What is so special about Physics at Clarkson?
The instructional and research facilities of the Clarkson Physics Department offer you the advances in most modern technologies. Here you can learn about the technologies by using them and not just by reading about them. You can gain hands-on experience in large scale computing, astrophotography, electrocatalysis, high powered laser operation, optical and electronic signal processing, analog-digital conversion techniques, vidicon and charge-controlled devices (CCD), fiber-optics, computer interfacing, data acquisition and processing, digital electronics, electron microscopes and surface spectroscopies. The technical skills you gain by using these facilities can significantly boost your position in a competitive job market in Science and Engineering. In addition to the technical facilities, the department offers a colloquium every week. Well-known physicists (from all over the world) present results of their most recent discoveries. By attending these seminars you not only meet famous scientists but also gain a broad perspective about today's world of science.
Many of the technical facilities described above are tied in with the department's graduate research program. You can get direct access to our departmental research facilities as early as your sophomore year. Colleges without a graduate Physics program are often unable to offer such facilities. On the other hand, graduate research at many other universities is dominated by the large number of graduate students, postdoctoral researchers and technicians. In comparison with such places, Clarkson undergraduates play a much larger role in the overall life of the department. The balanced ratio of graduate/undergraduate students allows for research participation by the undergraduates. This also promotes a close student-faculty relationship and the under-graduates get to work side by side with their graduate colleagues, under the direct supervision of the faculty members. Such a strong research program for undergraduates is one of the most attractive features of our Physics Department.

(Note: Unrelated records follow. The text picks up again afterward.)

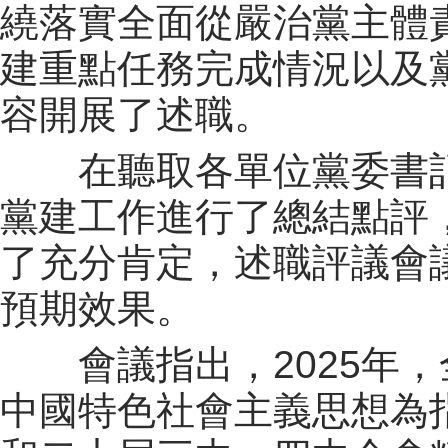
繞落實全面從嚴治黨主體
建重點任務完成情況以及
容開展了述職。
在聽取各單位黨委書記
黨建工作進行了總結點評
了充分肯定，述職評議會
預期效果。
會議指出，2025年，
中國特色社會主義思想為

Now, you may ask, what is so great about doing research as an undergraduate? The answer is that the most interesting (and often the most highly paid) jobs are those where no one gives you the answers, no one tells you do step A, then step B, etc. You are on your own and are expected to do your own thinking. That is what research is all about and Physics research is a great way to get started. But even if you don't count the intellectual stimulation of doing research, for a variety of jobs your experience makes you a better candidate than someone without a research background. The technical and computational skills you acquire through research are obviously important for your post-graduation career. And there is more to it: By participating in research you can attend regional and national conferences. There you can take a closer look at the current activities in the areas of your interest; you will know who is doing what and who is interested in hiring people like you. With the recommendation of your faculty supervisor you may get a chance to spend a semester at one of the prestigious National Laboratories. There you can make more contacts with your prospective employers. Moreover, the experience you gain in such a laboratory can become a very impressive feature of your resume. In the recent past our Physics majors have worked at Brookhaven National Laboratory, at Argonne National Laboratory, and at Los Alamos National Laboratory. By working with the graduate students on a regular basis you get a first-hand view of life in a graduate school and the general format of graduate research. This experience can help you decide whether you should look for a graduate school or for a job after college.
Traditionally, Clarkson Physics graduates have been extremely successful in competitive employment as well as in top ranking graduate schools. For instance, in the recent past, they have been employed by AT&T, IBM, General Electric, General Dynamics, Hewlett Packard, Texas Instruments, Intel, Analog Devices, Eastman Kodak, US Air Force, Lawrence Livermore Laboratory, and Naval Research Laboratory. Some of our recent graduates have gone to graduate schools at Cornell University, Stanford University, University of Illinois (Urbana), University of Chicago, University of Rochester, Carnegie-Mellon University and Rensselaer Polytechnic Institute. More details on placement information can be obtained from the University Alumni Office.